==== MATERIAL FOR THE TASK ====

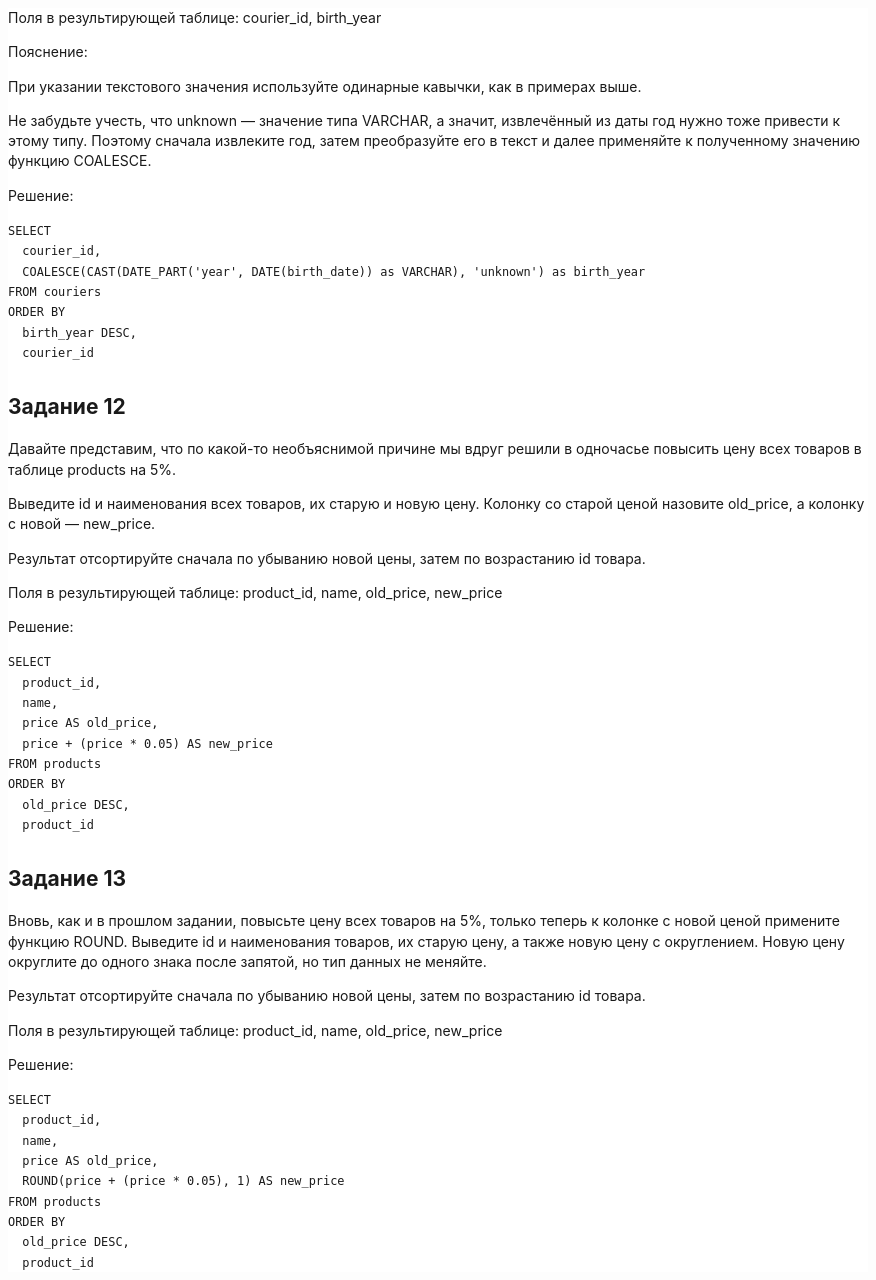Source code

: Поля в результирующей таблице: courier_id, birth_year

Пояснение:

При указании текстового значения используйте одинарные кавычки, как в примерах выше.

Не забудьте учесть, что unknown — значение типа VARCHAR, а значит, извлечённый из даты год нужно тоже привести к этому типу. Поэтому сначала извлеките год, затем преобразуйте его в текст и далее применяйте к полученному значению функцию COALESCE.

Решение:

    SELECT 
      courier_id,
      COALESCE(CAST(DATE_PART('year', DATE(birth_date)) as VARCHAR), 'unknown') as birth_year
    FROM couriers
    ORDER BY 
      birth_year DESC, 
      courier_id

## Задание 12
Давайте представим, что по какой-то необъяснимой причине мы вдруг решили в одночасье повысить цену всех товаров в таблице products на 5%.

Выведите id и наименования всех товаров, их старую и новую цену. Колонку со старой ценой назовите old_price, а колонку с новой — new_price.

Результат отсортируйте сначала по убыванию новой цены, затем по возрастанию id товара.

Поля в результирующей таблице: product_id, name, old_price, new_price

Решение:

    SELECT 
      product_id,
      name,
      price AS old_price,
      price + (price * 0.05) AS new_price
    FROM products
    ORDER BY 
      old_price DESC, 
      product_id

## Задание 13
Вновь, как и в прошлом задании, повысьте цену всех товаров на 5%, только теперь к колонке с новой ценой примените функцию ROUND. Выведите id и наименования товаров, их старую цену, а также новую цену с округлением. Новую цену округлите до одного знака после запятой, но тип данных не меняйте.

Результат отсортируйте сначала по убыванию новой цены, затем по возрастанию id товара.

Поля в результирующей таблице: product_id, name, old_price, new_price

Решение:

    SELECT 
      product_id,
      name,
      price AS old_price,
      ROUND(price + (price * 0.05), 1) AS new_price
    FROM products
    ORDER BY 
      old_price DESC, 
      product_id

====

» **WORK ORDER**:
Text only, pictures out: give every record again as written.

» **RESPONSE BELOW**:
Source code

: Поля в результирующей таблице: courier_id, birth_year

Пояснение:

При указании текстового значения используйте одинарные кавычки, как в примерах выше.

Не забудьте учесть, что unknown — значение типа VARCHAR, а значит, извлечённый из даты год нужно тоже привести к этому типу. Поэтому сначала извлеките год, затем преобразуйте его в текст и далее применяйте к полученному значению функцию COALESCE.

Решение:

    SELECT 
      courier_id,
      COALESCE(CAST(DATE_PART('year', DATE(birth_date)) as VARCHAR), 'unknown') as birth_year
    FROM couriers
    ORDER BY 
      birth_year DESC, 
      courier_id

## Задание 12
Давайте представим, что по какой-то необъяснимой причине мы вдруг решили в одночасье повысить цену всех товаров в таблице products на 5%.

Выведите id и наименования всех товаров, их старую и новую цену. Колонку со старой ценой назовите old_price, а колонку с новой — new_price.

Результат отсортируйте сначала по убыванию новой цены, затем по возрастанию id товара.

Поля в результирующей таблице: product_id, name, old_price, new_price

Решение:

    SELECT 
      product_id,
      name,
      price AS old_price,
      price + (price * 0.05) AS new_price
    FROM products
    ORDER BY 
      old_price DESC, 
      product_id

## Задание 13
Вновь, как и в прошлом задании, повысьте цену всех товаров на 5%, только теперь к колонке с новой ценой примените функцию ROUND. Выведите id и наименования товаров, их старую цену, а также новую цену с округлением. Новую цену округлите до одного знака после запятой, но тип данных не меняйте.

Результат отсортируйте сначала по убыванию новой цены, затем по возрастанию id товара.

Поля в результирующей таблице: product_id, name, old_price, new_price

Решение:

    SELECT 
      product_id,
      name,
      price AS old_price,
      ROUND(price + (price * 0.05), 1) AS new_price
    FROM products
    ORDER BY 
      old_price DESC, 
      product_id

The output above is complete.